Ou seja, o plano de ação que o governo Bolsonaro ficou cristalino. Mesmo assim, o ministro só saiu do governo a pedido próprio (ou seja, não foi demitido) mais de um ano depois de revelado o episódio. O motivo: ser investigado, entre outros crimes ambientais, por um esquema milionário de tráfico de madeira ilegal.
Como definir essa discrepância escancarada entre as palavras e as ações? Como um grande blá-blá-blá.
As mudanças climáticas provocadas pela ação humana tiveram início há menos de 300 anos, com a revolução industrial. Segundo o relatório do IPCC (Painel Intergovernamental sobre Mudanças Climáticas) de 2021, “A temperatura da superfície global aumentou em um ritmo mais acelerado desde 1970 do que em qualquer outro período de 50 anos em pelo menos dois mil anos.” É importante destacar, no entanto, que a maioria da humanidade, que menos contribui para a aceleração dos eventos climáticos extremos, é a parcela mais atingida com a falta inação dos governos e grandes empresas. Além disso, segundo um relatório da ONU, divulgado em 2021, os países mais vulneráveis às mudanças climáticas são os que mais se empenham em seu combate.

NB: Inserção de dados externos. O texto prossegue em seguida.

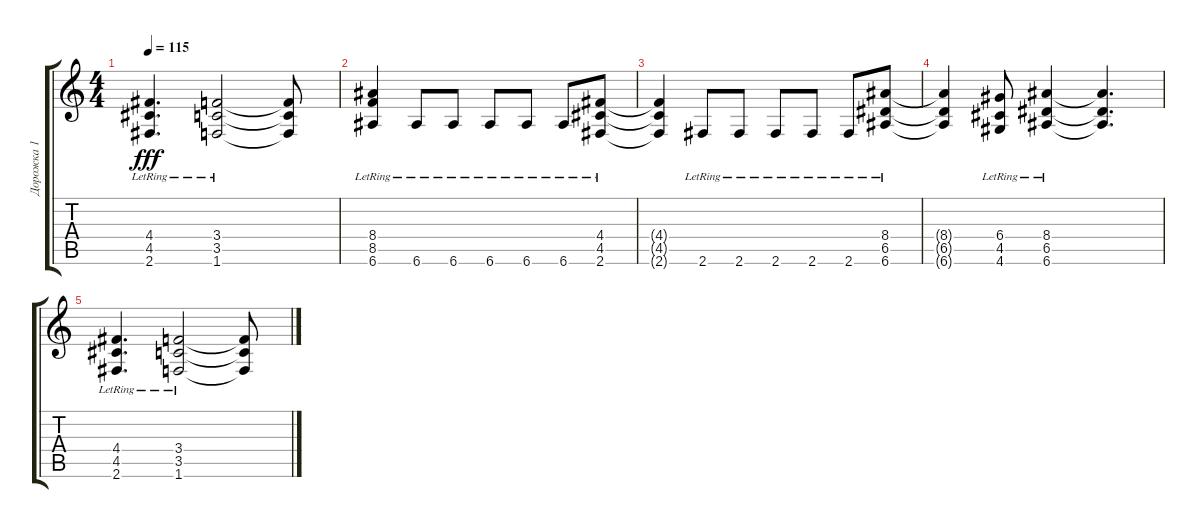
\track ("Дорожка 1" "Дорожка 1") {instrument acousticguitarsteel}
\staff {score tabs}
\tuning (E4 B3 G3 D3 A2 E2) {hide}
\ts (4 4)
\tempo 115
\clef g2
\ks c
(4.4{lr} 4.5{lr} 2.6{lr}).4{d dy fff} (3.4{lr} 3.5{lr} 1.6{lr}).2 (3.4{t} 3.5{t} 1.6{t}).8 |
(8.4{lr} 8.5{lr} 6.6{lr}).4 6.6{lr}.8 6.6{lr}.8 6.6{lr}.8 6.6{lr}.8 6.6{lr}.8 (4.4{lr} 4.5{lr} 2.6{lr}).8 |
(4.4{t} 4.5{t} 2.6{t}).4 2.6{lr}.8 2.6{lr}.8 2.6{lr}.8 2.6{lr}.8 2.6{lr}.8 (8.4{lr} 6.5{lr} 6.6{lr}).8 |
(8.4{t} 6.5{t} 6.6{t}).4 (6.4{lr} 4.5{lr} 4.6{lr}).8 (8.4{lr} 6.5{lr} 6.6{lr}).4 (8.4{t} 6.5{t} 6.6{t}).4{d} |
(4.4{lr} 4.5{lr} 2.6{lr}).4{d} (3.4{lr} 3.5{lr} 1.6{lr}).2 (3.4{t} 3.5{t} 1.6{t}).8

A maioria da população no Brasil e no mundo apoia a adoção imediata de transformações para mitigar os efeitos da crise ambiental. O mercado não vai salvar a humanidade. Precisamos continuar exigindo, nos educando e comunicando. A pressão política exercida por meio da ação coletiva guiada pela busca da justiça climática é a nossa ferramenta mais importante para mudar o rumo da história da nossa espécie e do nosso planeta.
Para o desenvolvimento deste projeto, nos apoiamos no trabalho de cientistas, organizações, pesquisadores e ativistas, os quais podem ser encontrados nos links ao longo dos textos e nas referências listadas na metodologia. Acreditamos que o material coletado, organizado e disponibilizado é mais um insumo e um complemento a diferentes pesquisas e projetos valiosos desenvolvidos no país.